**EXTRACT TO READ**
☆ ☆ ☆
Think of this. You are virtually telling me: “I know that a certain fact will happen for sure, so please phrase your question so as to ask whether that particular fact will happen, since that way I will ensure that the answer will be positive and I will confirm my original prediction that the game is fair…” That is not fair!

Therefore, I would prefer to keep pushing to define the problem in terms of the “real” events or physical interactions that happen inside the car. (It is not that the clock readings are not real; they are, but they are not the "real-life" events whose judgment has been brought before the court.)

“Opportunities” is the occasion or possibility to do things to harm and avoid being harmed.

These things that the duellers can do (e.g.: send other projectiles to intercept the bullet, produce a shield to stop it, step aside or duck down…) are instances of interactions with the environment. We can call them the tricks. The more you have, the better.

Second, the number of tricks that you can carry out is determined by two other interactions:

- You can start doing your tricks when you interact with the signal, but the signal is produced by another interaction, its creation by the referee through some physical operation.
- You cannot do any more tricks when you receive the shot, which is also generated by another physical interaction.
☆ ☆ ☆
**DATASET RECORDS**

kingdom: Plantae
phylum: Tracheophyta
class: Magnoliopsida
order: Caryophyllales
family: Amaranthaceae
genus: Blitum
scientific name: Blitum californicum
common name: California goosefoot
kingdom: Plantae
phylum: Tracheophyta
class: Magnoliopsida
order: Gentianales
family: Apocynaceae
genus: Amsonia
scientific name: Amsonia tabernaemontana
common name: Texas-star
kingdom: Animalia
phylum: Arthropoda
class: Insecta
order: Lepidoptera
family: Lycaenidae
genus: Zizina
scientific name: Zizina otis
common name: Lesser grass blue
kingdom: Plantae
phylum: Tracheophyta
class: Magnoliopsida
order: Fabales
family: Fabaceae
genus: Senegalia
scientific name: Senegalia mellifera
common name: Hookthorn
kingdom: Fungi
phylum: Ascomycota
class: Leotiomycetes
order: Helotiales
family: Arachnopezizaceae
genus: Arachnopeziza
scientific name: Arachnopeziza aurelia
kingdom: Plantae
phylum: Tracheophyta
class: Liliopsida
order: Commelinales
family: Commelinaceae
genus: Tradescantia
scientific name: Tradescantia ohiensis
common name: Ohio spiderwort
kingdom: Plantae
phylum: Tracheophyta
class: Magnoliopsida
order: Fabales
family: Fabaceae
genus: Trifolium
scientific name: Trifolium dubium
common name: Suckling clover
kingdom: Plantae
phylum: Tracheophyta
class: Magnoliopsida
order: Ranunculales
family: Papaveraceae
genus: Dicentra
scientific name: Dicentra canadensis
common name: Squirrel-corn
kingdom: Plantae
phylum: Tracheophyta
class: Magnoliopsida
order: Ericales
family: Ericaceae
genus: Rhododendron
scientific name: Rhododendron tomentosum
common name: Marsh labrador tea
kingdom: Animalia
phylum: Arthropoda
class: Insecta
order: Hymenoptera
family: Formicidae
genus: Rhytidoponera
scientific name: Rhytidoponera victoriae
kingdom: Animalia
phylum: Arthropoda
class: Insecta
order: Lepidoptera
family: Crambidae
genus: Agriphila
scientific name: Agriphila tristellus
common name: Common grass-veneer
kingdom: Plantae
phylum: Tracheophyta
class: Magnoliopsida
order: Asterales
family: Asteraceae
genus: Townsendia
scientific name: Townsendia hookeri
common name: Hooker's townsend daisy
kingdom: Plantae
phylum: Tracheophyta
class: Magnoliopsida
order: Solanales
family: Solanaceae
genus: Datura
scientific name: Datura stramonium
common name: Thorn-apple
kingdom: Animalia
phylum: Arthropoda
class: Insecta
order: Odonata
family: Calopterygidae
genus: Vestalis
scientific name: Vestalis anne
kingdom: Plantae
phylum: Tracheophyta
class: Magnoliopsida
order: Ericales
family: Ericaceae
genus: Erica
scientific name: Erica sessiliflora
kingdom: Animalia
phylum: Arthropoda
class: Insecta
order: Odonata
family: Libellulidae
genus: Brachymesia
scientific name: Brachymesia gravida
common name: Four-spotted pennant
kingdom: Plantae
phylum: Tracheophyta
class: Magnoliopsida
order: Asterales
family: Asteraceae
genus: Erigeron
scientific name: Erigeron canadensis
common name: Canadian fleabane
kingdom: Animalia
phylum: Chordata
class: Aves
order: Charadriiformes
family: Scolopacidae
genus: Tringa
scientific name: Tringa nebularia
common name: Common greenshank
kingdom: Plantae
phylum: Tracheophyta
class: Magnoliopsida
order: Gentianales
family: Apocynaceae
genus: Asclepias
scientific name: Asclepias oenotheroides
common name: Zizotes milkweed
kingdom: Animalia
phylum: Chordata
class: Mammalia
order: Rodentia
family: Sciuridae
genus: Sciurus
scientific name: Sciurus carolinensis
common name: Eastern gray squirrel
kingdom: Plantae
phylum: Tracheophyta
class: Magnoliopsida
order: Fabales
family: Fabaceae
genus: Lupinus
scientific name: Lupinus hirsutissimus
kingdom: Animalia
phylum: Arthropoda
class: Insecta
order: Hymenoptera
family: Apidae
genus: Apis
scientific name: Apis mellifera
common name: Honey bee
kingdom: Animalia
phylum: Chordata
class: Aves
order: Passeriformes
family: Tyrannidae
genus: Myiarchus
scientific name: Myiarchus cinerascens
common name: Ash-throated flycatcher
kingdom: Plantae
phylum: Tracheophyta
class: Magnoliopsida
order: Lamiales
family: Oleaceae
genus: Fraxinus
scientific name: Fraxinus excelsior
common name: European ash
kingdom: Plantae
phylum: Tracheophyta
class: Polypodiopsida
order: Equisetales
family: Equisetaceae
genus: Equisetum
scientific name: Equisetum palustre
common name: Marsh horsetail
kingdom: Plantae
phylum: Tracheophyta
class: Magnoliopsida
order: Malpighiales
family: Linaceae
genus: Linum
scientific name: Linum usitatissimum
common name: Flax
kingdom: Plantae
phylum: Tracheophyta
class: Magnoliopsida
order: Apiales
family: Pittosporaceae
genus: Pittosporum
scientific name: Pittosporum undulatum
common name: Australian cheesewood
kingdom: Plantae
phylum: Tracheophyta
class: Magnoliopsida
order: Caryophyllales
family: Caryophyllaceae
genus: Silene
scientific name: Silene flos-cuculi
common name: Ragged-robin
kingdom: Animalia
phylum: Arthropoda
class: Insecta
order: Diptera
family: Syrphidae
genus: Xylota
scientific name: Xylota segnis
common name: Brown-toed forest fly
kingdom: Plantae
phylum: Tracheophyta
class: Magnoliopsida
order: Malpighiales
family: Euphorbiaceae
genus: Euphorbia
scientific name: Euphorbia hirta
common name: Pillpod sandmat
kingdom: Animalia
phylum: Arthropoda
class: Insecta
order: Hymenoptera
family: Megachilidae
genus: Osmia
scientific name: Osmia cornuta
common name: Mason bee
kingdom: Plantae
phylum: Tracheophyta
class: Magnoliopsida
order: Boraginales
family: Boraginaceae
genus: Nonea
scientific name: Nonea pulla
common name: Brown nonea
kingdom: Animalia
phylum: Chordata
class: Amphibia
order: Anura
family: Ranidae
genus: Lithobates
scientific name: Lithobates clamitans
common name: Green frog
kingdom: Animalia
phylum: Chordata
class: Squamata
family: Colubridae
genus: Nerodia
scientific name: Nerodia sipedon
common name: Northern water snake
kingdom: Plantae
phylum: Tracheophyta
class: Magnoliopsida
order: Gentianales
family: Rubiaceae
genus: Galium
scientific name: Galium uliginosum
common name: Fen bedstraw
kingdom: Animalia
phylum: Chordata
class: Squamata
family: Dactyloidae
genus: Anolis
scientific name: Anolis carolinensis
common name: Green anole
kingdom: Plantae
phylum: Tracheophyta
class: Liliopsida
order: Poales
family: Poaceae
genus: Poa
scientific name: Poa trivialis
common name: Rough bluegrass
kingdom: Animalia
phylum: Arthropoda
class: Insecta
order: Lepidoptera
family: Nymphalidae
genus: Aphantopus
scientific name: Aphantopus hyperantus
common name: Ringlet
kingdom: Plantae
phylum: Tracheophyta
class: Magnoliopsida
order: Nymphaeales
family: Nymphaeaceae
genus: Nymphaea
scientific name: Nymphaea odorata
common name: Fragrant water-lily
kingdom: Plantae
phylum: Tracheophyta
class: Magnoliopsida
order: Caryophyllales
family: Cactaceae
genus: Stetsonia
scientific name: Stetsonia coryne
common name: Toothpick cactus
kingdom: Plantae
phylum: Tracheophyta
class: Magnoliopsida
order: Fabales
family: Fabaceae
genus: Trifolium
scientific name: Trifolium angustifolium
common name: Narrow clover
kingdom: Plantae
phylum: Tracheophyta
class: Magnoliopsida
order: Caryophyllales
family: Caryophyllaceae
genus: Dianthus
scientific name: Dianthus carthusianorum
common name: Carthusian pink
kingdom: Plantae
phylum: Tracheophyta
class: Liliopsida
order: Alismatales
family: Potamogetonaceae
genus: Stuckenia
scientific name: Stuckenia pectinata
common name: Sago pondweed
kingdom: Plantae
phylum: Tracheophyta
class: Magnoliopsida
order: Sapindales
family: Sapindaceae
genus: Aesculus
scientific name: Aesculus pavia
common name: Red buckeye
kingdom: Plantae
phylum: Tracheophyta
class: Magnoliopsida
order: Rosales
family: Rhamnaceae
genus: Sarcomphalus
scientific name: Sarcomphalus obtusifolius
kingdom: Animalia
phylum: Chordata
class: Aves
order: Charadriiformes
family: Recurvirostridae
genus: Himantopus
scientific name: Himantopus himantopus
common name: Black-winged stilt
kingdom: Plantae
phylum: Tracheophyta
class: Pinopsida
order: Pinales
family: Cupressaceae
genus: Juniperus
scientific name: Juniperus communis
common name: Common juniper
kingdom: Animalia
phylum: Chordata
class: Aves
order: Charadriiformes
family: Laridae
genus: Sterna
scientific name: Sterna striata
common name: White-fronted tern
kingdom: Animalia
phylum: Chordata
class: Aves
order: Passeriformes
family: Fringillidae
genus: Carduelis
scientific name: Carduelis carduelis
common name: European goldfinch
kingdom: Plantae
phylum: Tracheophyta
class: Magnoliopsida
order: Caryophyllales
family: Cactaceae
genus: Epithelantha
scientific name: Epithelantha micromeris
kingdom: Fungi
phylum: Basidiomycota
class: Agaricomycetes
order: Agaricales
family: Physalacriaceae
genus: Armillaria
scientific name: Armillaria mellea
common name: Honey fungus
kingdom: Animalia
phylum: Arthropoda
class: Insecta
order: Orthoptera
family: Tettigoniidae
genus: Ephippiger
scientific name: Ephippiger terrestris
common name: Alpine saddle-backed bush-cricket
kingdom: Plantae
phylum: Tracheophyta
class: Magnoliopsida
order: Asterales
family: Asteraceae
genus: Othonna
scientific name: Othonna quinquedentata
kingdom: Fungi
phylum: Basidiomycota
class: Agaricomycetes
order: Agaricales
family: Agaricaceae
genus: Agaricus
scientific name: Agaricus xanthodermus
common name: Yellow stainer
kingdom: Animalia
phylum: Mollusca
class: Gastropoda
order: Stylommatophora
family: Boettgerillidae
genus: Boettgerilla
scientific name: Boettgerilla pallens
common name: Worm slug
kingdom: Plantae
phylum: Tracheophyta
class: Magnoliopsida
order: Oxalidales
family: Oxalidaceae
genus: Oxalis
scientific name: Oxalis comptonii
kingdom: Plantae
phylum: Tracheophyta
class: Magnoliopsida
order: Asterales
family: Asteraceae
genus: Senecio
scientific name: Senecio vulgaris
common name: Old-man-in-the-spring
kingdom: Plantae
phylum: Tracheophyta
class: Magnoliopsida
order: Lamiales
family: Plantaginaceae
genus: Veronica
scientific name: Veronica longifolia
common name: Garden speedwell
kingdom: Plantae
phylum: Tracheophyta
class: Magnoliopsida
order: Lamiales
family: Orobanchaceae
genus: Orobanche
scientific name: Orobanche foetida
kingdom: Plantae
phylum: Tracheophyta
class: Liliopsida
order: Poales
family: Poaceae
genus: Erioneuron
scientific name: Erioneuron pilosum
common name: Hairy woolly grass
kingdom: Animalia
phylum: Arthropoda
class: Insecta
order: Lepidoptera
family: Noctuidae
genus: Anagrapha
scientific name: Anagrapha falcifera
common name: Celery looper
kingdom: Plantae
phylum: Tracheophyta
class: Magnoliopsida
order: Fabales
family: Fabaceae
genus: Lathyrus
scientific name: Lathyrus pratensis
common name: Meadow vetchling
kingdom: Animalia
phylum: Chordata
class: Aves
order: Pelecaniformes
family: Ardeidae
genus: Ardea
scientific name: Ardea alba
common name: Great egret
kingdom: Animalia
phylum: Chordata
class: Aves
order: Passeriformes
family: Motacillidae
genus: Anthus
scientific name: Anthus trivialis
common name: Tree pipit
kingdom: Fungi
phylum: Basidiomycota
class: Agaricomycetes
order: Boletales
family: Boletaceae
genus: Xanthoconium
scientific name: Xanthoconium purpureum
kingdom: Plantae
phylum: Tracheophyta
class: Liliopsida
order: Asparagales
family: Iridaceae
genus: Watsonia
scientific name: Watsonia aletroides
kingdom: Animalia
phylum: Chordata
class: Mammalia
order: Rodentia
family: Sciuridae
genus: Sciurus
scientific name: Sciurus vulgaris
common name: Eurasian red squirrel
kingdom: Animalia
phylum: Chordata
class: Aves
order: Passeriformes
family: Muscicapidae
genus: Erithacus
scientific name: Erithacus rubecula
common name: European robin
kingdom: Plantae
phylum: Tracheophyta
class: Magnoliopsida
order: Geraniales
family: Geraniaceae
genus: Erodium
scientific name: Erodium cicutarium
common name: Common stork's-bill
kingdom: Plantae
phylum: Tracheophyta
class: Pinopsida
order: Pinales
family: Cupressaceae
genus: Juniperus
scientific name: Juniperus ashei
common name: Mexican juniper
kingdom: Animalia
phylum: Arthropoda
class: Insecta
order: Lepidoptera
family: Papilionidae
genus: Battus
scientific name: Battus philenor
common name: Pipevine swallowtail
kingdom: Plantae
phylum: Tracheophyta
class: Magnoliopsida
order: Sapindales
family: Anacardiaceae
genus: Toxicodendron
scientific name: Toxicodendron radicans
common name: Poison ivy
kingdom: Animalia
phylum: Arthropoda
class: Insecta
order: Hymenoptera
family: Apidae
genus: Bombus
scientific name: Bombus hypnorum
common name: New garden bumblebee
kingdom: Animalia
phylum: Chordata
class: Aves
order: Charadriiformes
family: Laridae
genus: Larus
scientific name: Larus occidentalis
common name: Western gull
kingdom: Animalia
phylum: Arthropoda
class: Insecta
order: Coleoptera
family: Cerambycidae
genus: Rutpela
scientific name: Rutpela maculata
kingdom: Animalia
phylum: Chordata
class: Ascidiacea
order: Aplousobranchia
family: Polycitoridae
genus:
☆ ☆ ☆
**SHORT EXERCISE 1**
Render the sentence "“Opportunities” is the occasion or possibility to do things to harm and avoid being harmed." from the duel text into Spanish.
**SHORT EXERCISE 2**
Transcribe the stretch of the records from the line that contains "scientific name: Sterna striata" through the line that contains "order: Orthoptera", including both of those lines.
The text and the records were drawn from separate sources.

**TASK RESPONSE 1**
«Oportunidades» es la ocasión o la posibilidad de hacer cosas para causar daño y evitar ser dañado.

**TASK RESPONSE 2**
scientific name: Sterna striata
common name: White-fronted tern
kingdom: Animalia
phylum: Chordata
class: Aves
order: Passeriformes
family: Fringillidae
genus: Carduelis
scientific name: Carduelis carduelis
common name: European goldfinch
kingdom: Plantae
phylum: Tracheophyta
class: Magnoliopsida
order: Caryophyllales
family: Cactaceae
genus: Epithelantha
scientific name: Epithelantha micromeris
kingdom: Fungi
phylum: Basidiomycota
class: Agaricomycetes
order: Agaricales
family: Physalacriaceae
genus: Armillaria
scientific name: Armillaria mellea
common name: Honey fungus
kingdom: Animalia
phylum: Arthropoda
class: Insecta
order: Orthoptera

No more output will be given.